Relevance to the Kenyan jurisprudence

Article 244 of the Constitution of Kenya 2010 set out the objects and functions of the National Police Service, and demanded compliance by the police with constitutional standards of human rights and fundamental freedoms. Section 4 of the Office of Director of Pubic Prosecution Act, 2012 (ODPP Act) provided the guiding principles of the ODPP. The failure to investigate the petitioner’s complaint compromised the very validity of the Government and more so when the Executive failed to protect a citizen from victimization it called into question the legitimacy of its exclusive prosecutorial powers.

In the case of Feisal & 19 others v Kandie, Chief Inspector of Police, OCS, Ongata Rongai Police Station & 7 others; National Police Service Commission & another (Interested Party) [2018] eKLR, the court held that the protection of individuals from arbitrary punishment and abrogation of rights was one of the central purposes incumbent upon judicial process.

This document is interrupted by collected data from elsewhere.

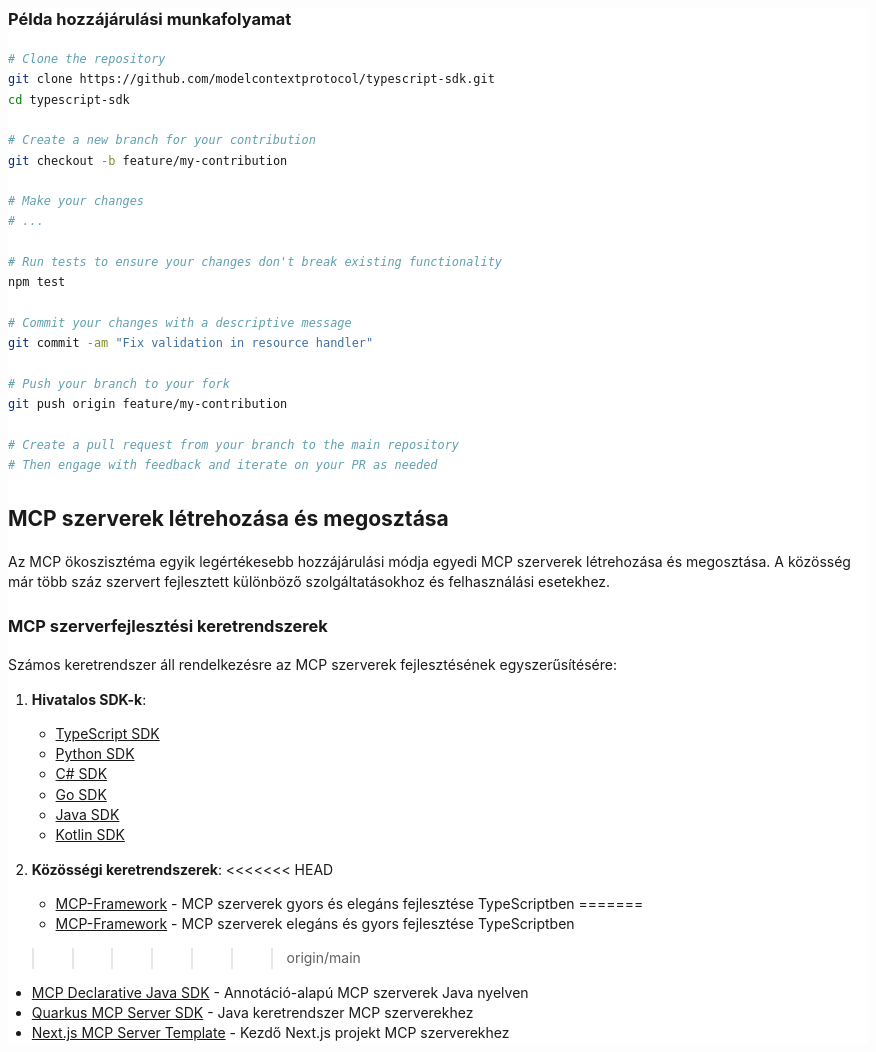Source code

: ### Példa hozzájárulási munkafolyamat

```bash
# Clone the repository
git clone https://github.com/modelcontextprotocol/typescript-sdk.git
cd typescript-sdk

# Create a new branch for your contribution
git checkout -b feature/my-contribution

# Make your changes
# ...

# Run tests to ensure your changes don't break existing functionality
npm test

# Commit your changes with a descriptive message
git commit -am "Fix validation in resource handler"

# Push your branch to your fork
git push origin feature/my-contribution

# Create a pull request from your branch to the main repository
# Then engage with feedback and iterate on your PR as needed
```

## MCP szerverek létrehozása és megosztása

Az MCP ökoszisztéma egyik legértékesebb hozzájárulási módja egyedi MCP szerverek létrehozása és megosztása. A közösség már több száz szervert fejlesztett különböző szolgáltatásokhoz és felhasználási esetekhez.

### MCP szerverfejlesztési keretrendszerek

Számos keretrendszer áll rendelkezésre az MCP szerverek fejlesztésének egyszerűsítésére:

1. **Hivatalos SDK-k**:
   - [TypeScript SDK](https://github.com/modelcontextprotocol/typescript-sdk)
   - [Python SDK](https://github.com/modelcontextprotocol/python-sdk)
   - [C# SDK](https://github.com/modelcontextprotocol/csharp-sdk)
   - [Go SDK](https://github.com/modelcontextprotocol/go-sdk)
   - [Java SDK](https://github.com/modelcontextprotocol/java-sdk)
   - [Kotlin SDK](https://github.com/modelcontextprotocol/kotlin-sdk)

2. **Közösségi keretrendszerek**:
<<<<<<< HEAD
   - [MCP-Framework](https://mcp-framework.com/) - MCP szerverek gyors és elegáns fejlesztése TypeScriptben
=======
   - [MCP-Framework](https://mcp-framework.com/) - MCP szerverek elegáns és gyors fejlesztése TypeScriptben
>>>>>>> origin/main
   - [MCP Declarative Java SDK](https://github.com/codeboyzhou/mcp-declarative-java-sdk) - Annotáció-alapú MCP szerverek Java nyelven
   - [Quarkus MCP Server SDK](https://github.com/quarkiverse/quarkus-mcp-server) - Java keretrendszer MCP szerverekhez
   - [Next.js MCP Server Template](https://github.com/vercel-labs/mcp-for-next.js) - Kezdő Next.js projekt MCP szerverekhez
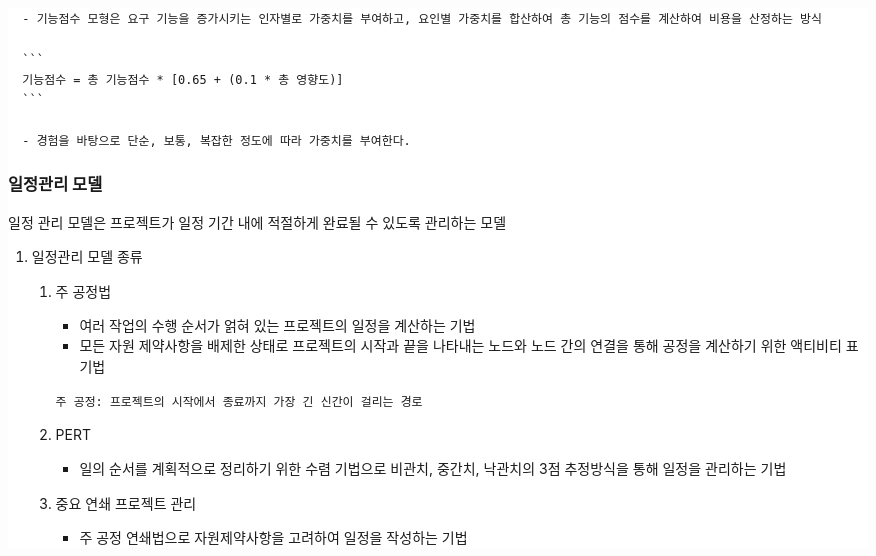       - 기능점수 모형은 요구 기능을 증가시키는 인자별로 가중치를 부여하고, 요인별 가중치를 합산하여 총 기능의 점수를 계산하여 비용을 산정하는 방식

      ```
      기능점수 = 총 기능점수 * [0.65 + (0.1 * 총 영향도)]
      ```

      - 경험을 바탕으로 단순, 보통, 복잡한 정도에 따라 가중치를 부여한다.

### 일정관리 모델

일정 관리 모델은 프로젝트가 일정 기간 내에 적절하게 완료될 수 있도록 관리하는 모델

1. 일정관리 모델 종류
   1. 주 공정법

      - 여러 작업의 수행 순서가 얽혀 있는 프로젝트의 일정을 계산하는 기법
      - 모든 자원 제약사항을 배제한 상태로 프로젝트의 시작과 끝을 나타내는 노드와 노드 간의 연결을 통해 공정을 계산하기 위한 액티비티 표기법

      ```
      주 공정: 프로젝트의 시작에서 종료까지 가장 긴 신간이 걸리는 경로
      ```

   2. PERT
      - 일의 순서를 계획적으로 정리하기 위한 수렴 기법으로 비관치, 중간치, 낙관치의 3점 추정방식을 통해 일정을 관리하는 기법
   3. 중요 연쇄 프로젝트 관리
      - 주 공정 연쇄법으로 자원제약사항을 고려하여 일정을 작성하는 기법
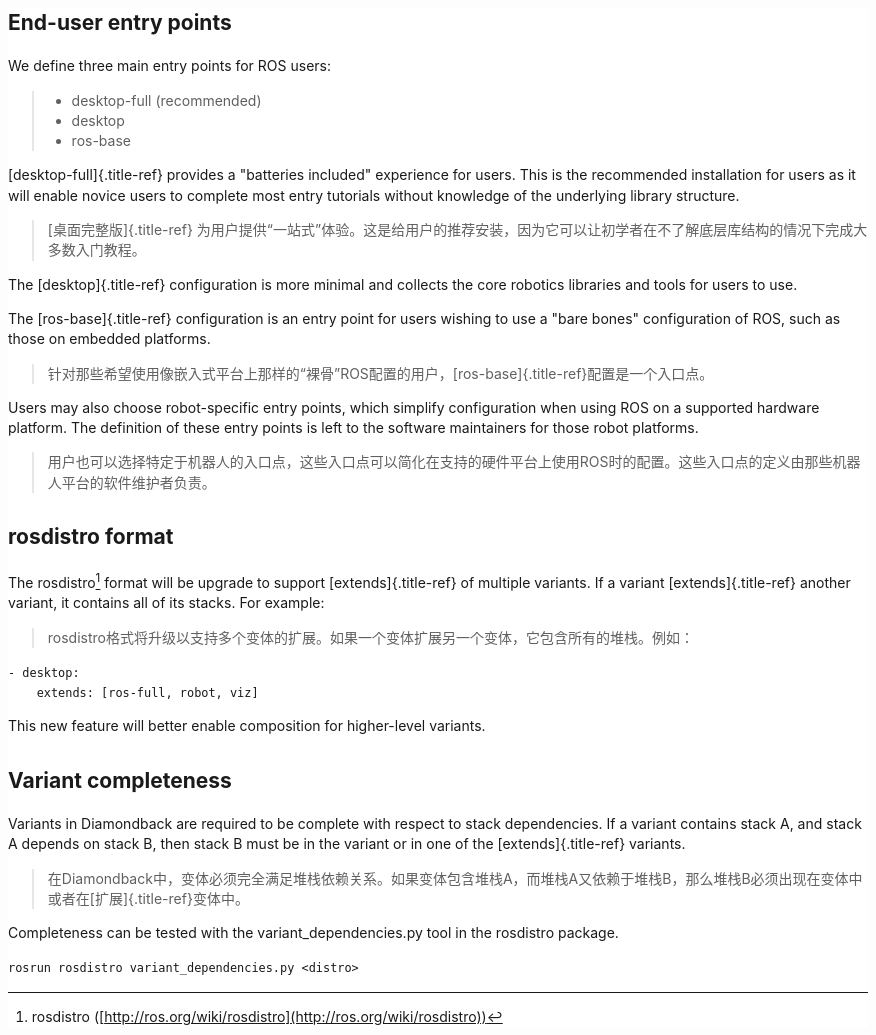 ## End-user entry points

We define three main entry points for ROS users:

> - desktop-full (recommended)
> - desktop
> - ros-base


[desktop-full]{.title-ref} provides a \"batteries included\" experience for users. This is the recommended installation for users as it will enable novice users to complete most entry tutorials without knowledge of the underlying library structure.

> [桌面完整版]{.title-ref} 为用户提供“一站式”体验。这是给用户的推荐安装，因为它可以让初学者在不了解底层库结构的情况下完成大多数入门教程。

The [desktop]{.title-ref} configuration is more minimal and collects the core robotics libraries and tools for users to use.


The [ros-base]{.title-ref} configuration is an entry point for users wishing to use a \"bare bones\" configuration of ROS, such as those on embedded platforms.

> 针对那些希望使用像嵌入式平台上那样的“裸骨”ROS配置的用户，[ros-base]{.title-ref}配置是一个入口点。


Users may also choose robot-specific entry points, which simplify configuration when using ROS on a supported hardware platform. The definition of these entry points is left to the software maintainers for those robot platforms.

> 用户也可以选择特定于机器人的入口点，这些入口点可以简化在支持的硬件平台上使用ROS时的配置。这些入口点的定义由那些机器人平台的软件维护者负责。

## rosdistro format


The rosdistro[^1] format will be upgrade to support [extends]{.title-ref} of multiple variants. If a variant [extends]{.title-ref} another variant, it contains all of its stacks. For example:

> rosdistro格式将升级以支持多个变体的扩展。如果一个变体扩展另一个变体，它包含所有的堆栈。例如：

```
- desktop:
    extends: [ros-full, robot, viz]
```

This new feature will better enable composition for higher-level variants.

## Variant completeness


Variants in Diamondback are required to be complete with respect to stack dependencies. If a variant contains stack A, and stack A depends on stack B, then stack B must be in the variant or in one of the [extends]{.title-ref} variants.

> 在Diamondback中，变体必须完全满足堆栈依赖关系。如果变体包含堆栈A，而堆栈A又依赖于堆栈B，那么堆栈B必须出现在变体中或者在[扩展]{.title-ref}变体中。

Completeness can be tested with the variant_dependencies.py tool in the rosdistro package.

```
rosrun rosdistro variant_dependencies.py <distro>
```


[^1]: rosdistro ([http://ros.org/wiki/rosdistro](http://ros.org/wiki/rosdistro))
[^2]: REP 100 ([https://ros.org/reps/rep-0100.html](https://ros.org/reps/rep-0100.html))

Wrongful arrest involved deprivation of a person’s liberty; it consisted of arresting and holding a person without legal justification.

Moreover, in the case of Mwanasi & 9 others v Chief of the Kenya Defence Forces & another [2021] eKLR, the court held that the right to life not only encompassed the prohibition against unlawful taking away of actual life but included the deprivation of the rights that facilitated the means through which a person’s life was sustained in dignity that was the right to human dignity and means of livelihood.

This case is therefore relevant to the Kenyan jurisprudence as it widens the understanding of law on matters of arrest of a suspect as it holds that the police have no business at all disturbing a person in his sleep, ordering him to come out of the house, forcefully entering and pushing him out and beating him as long as he is not a crime suspect for that is disrespect of the rights to privacy, invasion of his home and liberty.